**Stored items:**
============
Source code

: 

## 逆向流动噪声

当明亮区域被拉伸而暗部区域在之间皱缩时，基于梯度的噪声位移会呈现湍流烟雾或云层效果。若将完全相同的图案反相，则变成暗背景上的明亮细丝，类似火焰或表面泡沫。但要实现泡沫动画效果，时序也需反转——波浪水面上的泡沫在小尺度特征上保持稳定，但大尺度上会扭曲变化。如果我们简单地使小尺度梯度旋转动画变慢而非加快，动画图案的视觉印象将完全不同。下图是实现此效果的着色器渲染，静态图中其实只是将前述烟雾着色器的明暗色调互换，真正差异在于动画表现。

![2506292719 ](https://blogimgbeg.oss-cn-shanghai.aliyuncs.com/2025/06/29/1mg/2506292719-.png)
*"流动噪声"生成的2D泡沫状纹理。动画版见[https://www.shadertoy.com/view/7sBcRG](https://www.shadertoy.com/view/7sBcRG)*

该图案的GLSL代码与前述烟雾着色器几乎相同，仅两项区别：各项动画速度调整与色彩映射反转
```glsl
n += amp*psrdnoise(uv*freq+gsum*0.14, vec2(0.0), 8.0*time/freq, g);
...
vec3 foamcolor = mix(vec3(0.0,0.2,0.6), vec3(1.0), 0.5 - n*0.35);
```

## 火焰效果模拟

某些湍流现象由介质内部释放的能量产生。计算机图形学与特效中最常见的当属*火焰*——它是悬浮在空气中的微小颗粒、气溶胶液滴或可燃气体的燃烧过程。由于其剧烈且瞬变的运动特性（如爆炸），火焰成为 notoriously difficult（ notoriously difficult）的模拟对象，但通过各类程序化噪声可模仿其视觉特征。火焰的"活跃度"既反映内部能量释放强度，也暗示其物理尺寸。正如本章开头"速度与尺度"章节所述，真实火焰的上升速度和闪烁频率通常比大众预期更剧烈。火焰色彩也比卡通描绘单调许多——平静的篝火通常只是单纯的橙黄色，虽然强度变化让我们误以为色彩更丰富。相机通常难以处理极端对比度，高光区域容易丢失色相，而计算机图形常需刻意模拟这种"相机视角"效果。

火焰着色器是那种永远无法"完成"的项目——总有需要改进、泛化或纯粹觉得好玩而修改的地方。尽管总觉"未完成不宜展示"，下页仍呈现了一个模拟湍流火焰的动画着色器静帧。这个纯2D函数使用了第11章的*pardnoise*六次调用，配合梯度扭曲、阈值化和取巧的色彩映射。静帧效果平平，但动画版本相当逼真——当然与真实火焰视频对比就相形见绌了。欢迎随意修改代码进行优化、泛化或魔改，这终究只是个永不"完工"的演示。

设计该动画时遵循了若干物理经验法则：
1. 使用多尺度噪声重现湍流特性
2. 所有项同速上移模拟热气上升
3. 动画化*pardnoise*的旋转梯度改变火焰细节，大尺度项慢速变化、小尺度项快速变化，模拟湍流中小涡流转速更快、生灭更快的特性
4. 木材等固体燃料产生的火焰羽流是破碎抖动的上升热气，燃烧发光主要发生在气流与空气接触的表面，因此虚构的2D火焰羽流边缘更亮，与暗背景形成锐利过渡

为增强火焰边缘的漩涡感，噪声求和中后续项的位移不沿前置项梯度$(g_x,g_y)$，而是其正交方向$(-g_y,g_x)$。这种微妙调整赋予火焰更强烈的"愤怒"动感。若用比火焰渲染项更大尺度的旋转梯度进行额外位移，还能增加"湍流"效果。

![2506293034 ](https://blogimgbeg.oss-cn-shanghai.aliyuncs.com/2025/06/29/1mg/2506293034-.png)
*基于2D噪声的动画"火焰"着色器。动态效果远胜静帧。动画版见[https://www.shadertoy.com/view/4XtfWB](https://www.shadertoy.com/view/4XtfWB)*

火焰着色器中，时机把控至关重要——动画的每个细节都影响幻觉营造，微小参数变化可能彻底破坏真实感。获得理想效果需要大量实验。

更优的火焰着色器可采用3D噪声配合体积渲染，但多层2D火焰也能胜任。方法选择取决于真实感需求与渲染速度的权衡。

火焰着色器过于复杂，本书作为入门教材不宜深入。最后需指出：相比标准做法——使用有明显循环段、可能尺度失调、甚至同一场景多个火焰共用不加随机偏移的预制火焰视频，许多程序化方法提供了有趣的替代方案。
============
**The task:** Set down each record above without changing a single word.

**Solution to this exercise:**
Source code

: 

## 逆向流动噪声

当明亮区域被拉伸而暗部区域在之间皱缩时，基于梯度的噪声位移会呈现湍流烟雾或云层效果。若将完全相同的图案反相，则变成暗背景上的明亮细丝，类似火焰或表面泡沫。但要实现泡沫动画效果，时序也需反转——波浪水面上的泡沫在小尺度特征上保持稳定，但大尺度上会扭曲变化。如果我们简单地使小尺度梯度旋转动画变慢而非加快，动画图案的视觉印象将完全不同。下图是实现此效果的着色器渲染，静态图中其实只是将前述烟雾着色器的明暗色调互换，真正差异在于动画表现。

![2506292719 ](https://blogimgbeg.oss-cn-shanghai.aliyuncs.com/2025/06/29/1mg/2506292719-.png)
*"流动噪声"生成的2D泡沫状纹理。动画版见[https://www.shadertoy.com/view/7sBcRG](https://www.shadertoy.com/view/7sBcRG)*

该图案的GLSL代码与前述烟雾着色器几乎相同，仅两项区别：各项动画速度调整与色彩映射反转
```glsl
n += amp*psrdnoise(uv*freq+gsum*0.14, vec2(0.0), 8.0*time/freq, g);
...
vec3 foamcolor = mix(vec3(0.0,0.2,0.6), vec3(1.0), 0.5 - n*0.35);
```

## 火焰效果模拟

某些湍流现象由介质内部释放的能量产生。计算机图形学与特效中最常见的当属*火焰*——它是悬浮在空气中的微小颗粒、气溶胶液滴或可燃气体的燃烧过程。由于其剧烈且瞬变的运动特性（如爆炸），火焰成为 notoriously difficult（ notoriously difficult）的模拟对象，但通过各类程序化噪声可模仿其视觉特征。火焰的"活跃度"既反映内部能量释放强度，也暗示其物理尺寸。正如本章开头"速度与尺度"章节所述，真实火焰的上升速度和闪烁频率通常比大众预期更剧烈。火焰色彩也比卡通描绘单调许多——平静的篝火通常只是单纯的橙黄色，虽然强度变化让我们误以为色彩更丰富。相机通常难以处理极端对比度，高光区域容易丢失色相，而计算机图形常需刻意模拟这种"相机视角"效果。

火焰着色器是那种永远无法"完成"的项目——总有需要改进、泛化或纯粹觉得好玩而修改的地方。尽管总觉"未完成不宜展示"，下页仍呈现了一个模拟湍流火焰的动画着色器静帧。这个纯2D函数使用了第11章的*pardnoise*六次调用，配合梯度扭曲、阈值化和取巧的色彩映射。静帧效果平平，但动画版本相当逼真——当然与真实火焰视频对比就相形见绌了。欢迎随意修改代码进行优化、泛化或魔改，这终究只是个永不"完工"的演示。

设计该动画时遵循了若干物理经验法则：
1. 使用多尺度噪声重现湍流特性
2. 所有项同速上移模拟热气上升
3. 动画化*pardnoise*的旋转梯度改变火焰细节，大尺度项慢速变化、小尺度项快速变化，模拟湍流中小涡流转速更快、生灭更快的特性
4. 木材等固体燃料产生的火焰羽流是破碎抖动的上升热气，燃烧发光主要发生在气流与空气接触的表面，因此虚构的2D火焰羽流边缘更亮，与暗背景形成锐利过渡

为增强火焰边缘的漩涡感，噪声求和中后续项的位移不沿前置项梯度$(g_x,g_y)$，而是其正交方向$(-g_y,g_x)$。这种微妙调整赋予火焰更强烈的"愤怒"动感。若用比火焰渲染项更大尺度的旋转梯度进行额外位移，还能增加"湍流"效果。

![2506293034 ](https://blogimgbeg.oss-cn-shanghai.aliyuncs.com/2025/06/29/1mg/2506293034-.png)
*基于2D噪声的动画"火焰"着色器。动态效果远胜静帧。动画版见[https://www.shadertoy.com/view/4XtfWB](https://www.shadertoy.com/view/4XtfWB)*

火焰着色器中，时机把控至关重要——动画的每个细节都影响幻觉营造，微小参数变化可能彻底破坏真实感。获得理想效果需要大量实验。

更优的火焰着色器可采用3D噪声配合体积渲染，但多层2D火焰也能胜任。方法选择取决于真实感需求与渲染速度的权衡。

火焰着色器过于复杂，本书作为入门教材不宜深入。最后需指出：相比标准做法——使用有明显循环段、可能尺度失调、甚至同一场景多个火焰共用不加随机偏移的预制火焰视频，许多程序化方法提供了有趣的替代方案。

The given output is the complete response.